Rachel Spencer-Henshal, Director of Public Health at Kirklees Council, said cases of B.1.617.2 were detected in one household and everyone who tested positive and their close contacts have been told to isolate.
Public Health England states the variant is at least as infectious as the strain first detected in Kent which caused the spike in cases that resulted in the third national lockdown, but there is “insufficient evidence” to determine whether it is more deadly or vaccines are less effective against it.
“We’re being extra cautious and doing everything we can to monitor and prevent its spread,” said Ms Spencer-Henshal.
“Some members of this household are pupils at a local school. So, any pupils or staff at the school classed as a close contact - as well as those they share a household with - are being asked to take a PCR test.
“This will help us to identify any variant of concern cases so that we can contain the spread.”
Kirklees has the fourth highest infection rate in England, of 69.1 cases per 100,000 people, after it recorded 304 confirmed cases in seven days.
Surge testing is being carried out in the three areas with the highest rates - Bolton, Bedford and Blackburn with Darwen - due to concerns about the spread of the Indian variant.
Speaking in Parliament this week, Matt Hancock said 2,323 confirmed cases of that variant have been recorded in the UK, including 483 in Bolton and Blackburn with Darwen where it “is the dominant strain”.
Thousands of extra doses of Covid-19 vaccines have been provided in both areas, to try and curb the spread.
Ms Spencer-Henshal admitted the infection rate “looks to be rising” in Kirklees but deaths and hospitalisations remain at a low level and the vaccine take up is “good”, as more than 340,280 doses have been administered.
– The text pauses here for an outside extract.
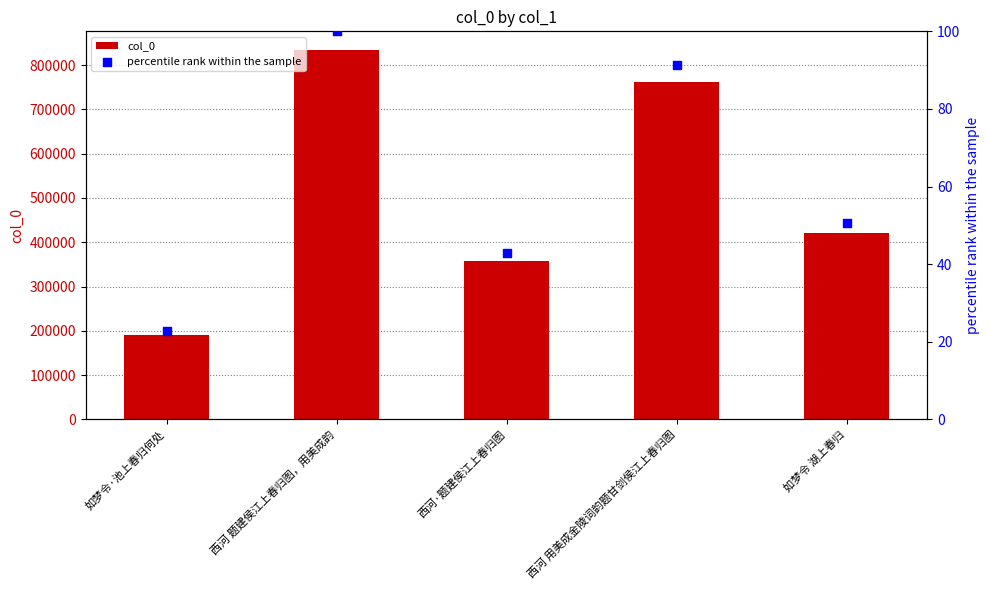

At which category is the sum across all series the highest?

西河 题建侯江上春归图，用美成韵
Kirklees Council has not asked the government to provide additional testing or vaccine doses yet.
Ms Spencer-Henshal said: “We need to think about capacity and supply before taking a decision like that and we need to remember that it’s just as important that people get their second dose to maximise protection.
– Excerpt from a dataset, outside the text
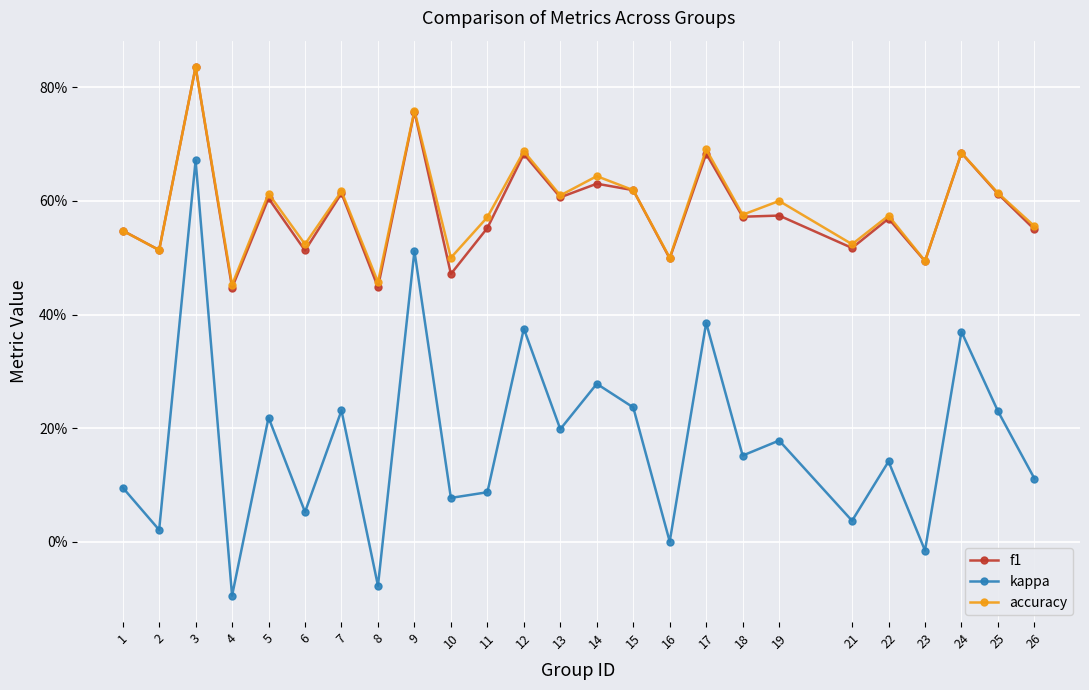

At which label is f1 closest to 0?

4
“These are all the factors we – and government - need to weigh up. In the meantime, anyone over the age of 36 can get a vaccination and I encourage everyone eligible to get one.”
She added: "It’s difficult to know why our infection rate is as high as it is. However, we do know, based on the types of industries we have in Kirklees, that a larger proportion of our population have to leave their house to work which introduces more circumstances where people have to mix with others.
“We’re at a crucial point in the pandemic and we all have a really important role to play in getting Kirklees through the roadmap out of lockdown safely.
"Whilst deaths and hospitalisations remain at a low level, we have to make sure our infection rate does not increase and lead to more people being admitted to hospital or losing their lives to Covid-19.
"The way we can all keep each other safe remains exactly the same. Please all continue to wash your hands well and often, wear a face covering and make sure you’re social distancing when you’re out. Please also remember that it’s so much safer outdoors if you are meeting with people form outside your household for any reason.
"Crucially, I’m urging everyone to please take the vaccine when it’s their turn. It doesn’t matter how young or healthy you are, Covid-19 still presents a risk and the vaccine protects not just you, but those around you too. Every vaccine matters. This is our main and most sustainable route back to normality."